CCUSD parent Kathryn Reeve said she thinks the district is doing “everything they can” to mitigate the spread of COVID-19 and keep students healthy and in school; however, the news of this policy change and its effect on teachers is “heartbreaking.”

Reeve is the mother of a kindergartener and a preschooler who attend CCUSD schools. She and her children prefer in-person learning because virtual learning was difficult due to her children’s young age, she explained.  

“I love our teachers. I love our staff,” she said.
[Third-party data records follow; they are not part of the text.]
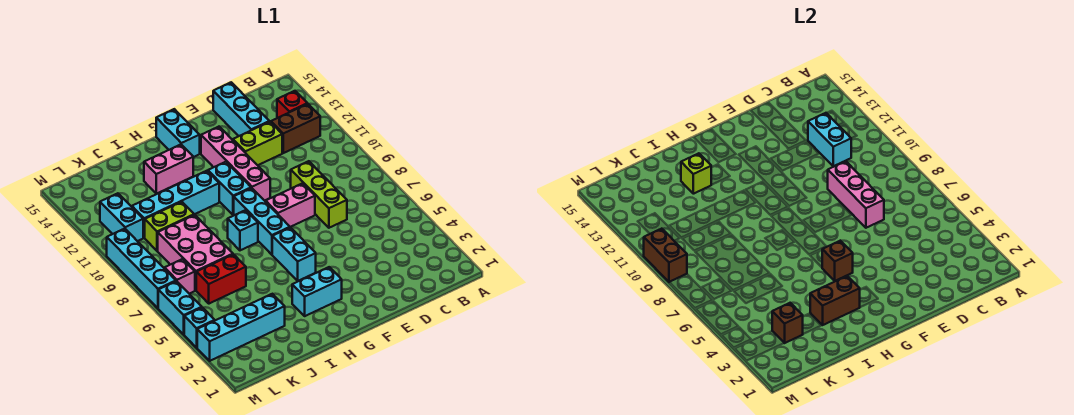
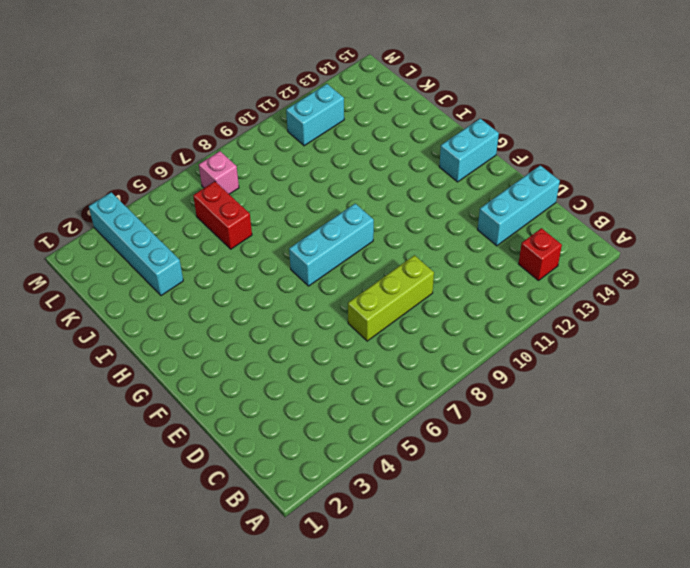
none -> brown brick B12:C12 level 1
none -> lime brick D12:E12 level 1
none -> pink brick E8:F8 level 1
none -> pink brick F10:F13 level 1

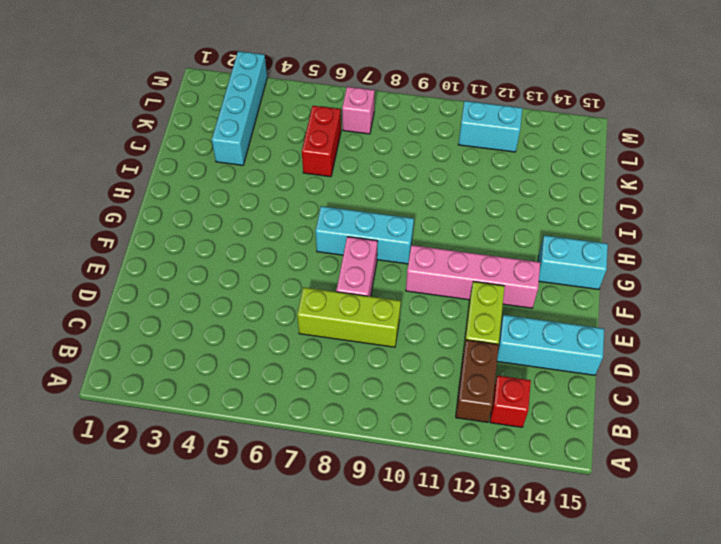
none -> cyan brick G3:H3 level 1
none -> cyan brick G5:G6 level 1
none -> cyan brick G10:G11 level 1
none -> cyan brick H8 level 1

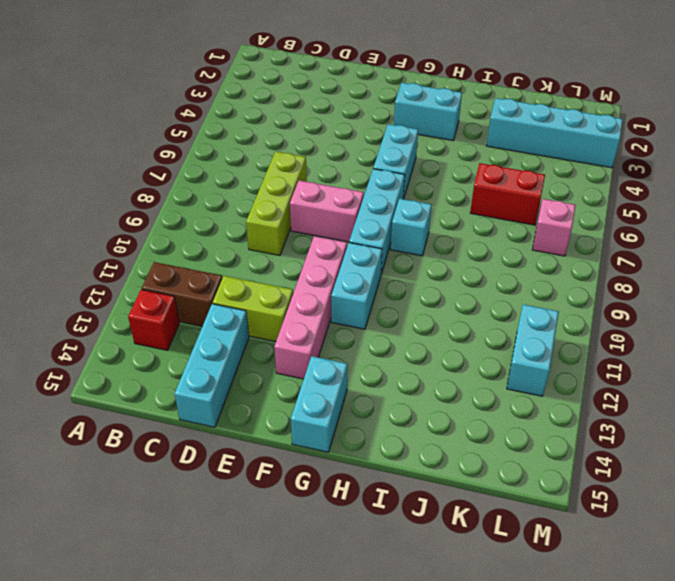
none -> cyan brick H11:K11 level 1
none -> pink brick H13:I13 level 1
none -> pink brick J7:K9 level 1
none -> lime brick J10:K10 level 1

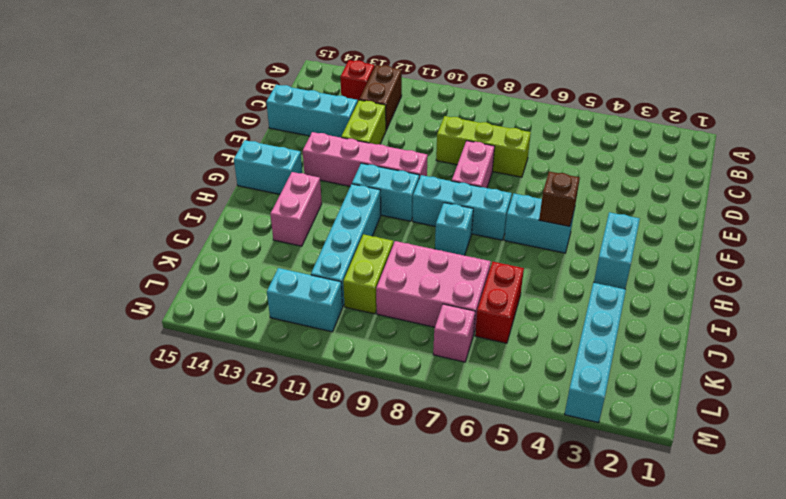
none -> cyan brick M4 level 1
none -> cyan brick M5:M6 level 1
none -> cyan brick M7:M10 level 1
none -> cyan brick C11:C12 level 2

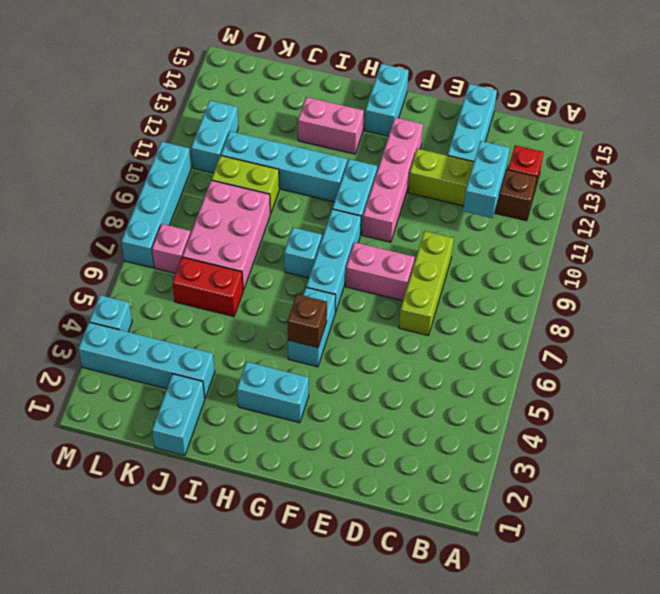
cyan brick J1:J2 level 1 -> cyan brick M5:M6 level 1
none -> pink brick D7:D9 level 2
none -> brown brick H3:I3 level 2
none -> lime brick I13 level 2
none -> brown brick K3 level 2

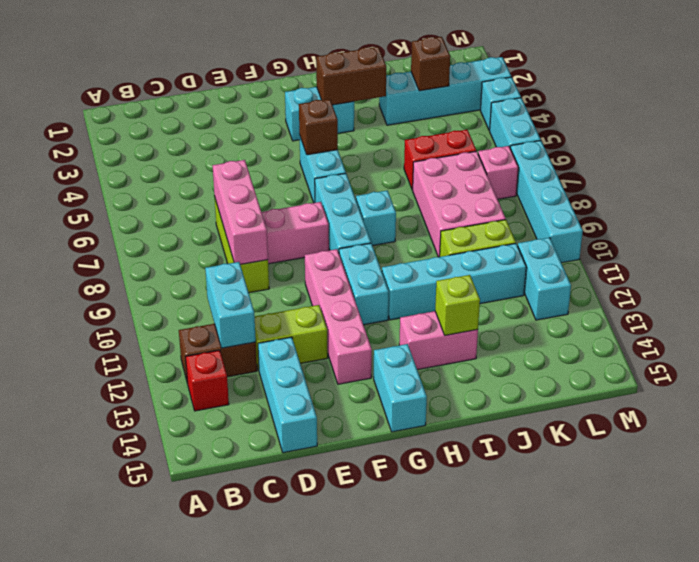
none -> brown brick M9:M10 level 2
They are “the reason I am comfortable with my children in-person learning with numbers surging the way they are in Maricopa County.”

“It’s so disappointing that we aren’t falling over ourselves to do whatever we can to support them, to make sure they’re safe, to make sure that they have an easy way to mitigate spread if they’re exposed.”

While Reeve has been notified of students in other classrooms being asked to quarantine due to COVID-19 exposure, she and her children have not been affected or asked to quarantine, she said.

This policy change is concerning, Reeve said, because it raises the potential for teachers to unknowingly spread COVID-19 through the classroom if they choose to continue instruction despite being exposed.

She wants her children to continue attending in-person classes, “but at the end of the day, we’ve got to be safe,” she said. 

“We’ve got to realize we’re all living through a global pandemic,” she said. “This isn’t just a rough week — this is a once-in-a-lifetime thing.”

Reeve said she hopes the district will allow teachers and staff who have been exposed to COVID-19 to quarantine safely for the recommended number of days without having to use their own personal sick time, she said. 

“If we are so committed to keeping schools open, then we need to support the people who are making that happen,” she said. 

However, Reeve said she has “a lot of empathy” for the district and leadership and the difficult situation they are trying to navigate. 

The district provided specific details on its financial situation and explained why it is not feasible to continue to provide additional sick leave benefits to teachers exposed to COVID-19.

CCUSD is in a “structural deficit” because 95% of its capital outlay budget capacity is in the maintenance and operations budget, the district stated, mentioning how it has informed the governing board of this for years. 

The district’s budget also took a blow from an approximately 8% decline in student enrollment, it stated, adding that the district is down approximately 400 students.

Its budget capacity was also reduced by 5% due to students opting for online learning. 

Unless the federal government provides relief to fund and extend the FFCRA benefit, the continuation of this sick leave policy will exacerbate the district’s financial distress, it stated.

However, all things considered, the district stated it “values all students and staff and plans for long-term student success and staff retention.”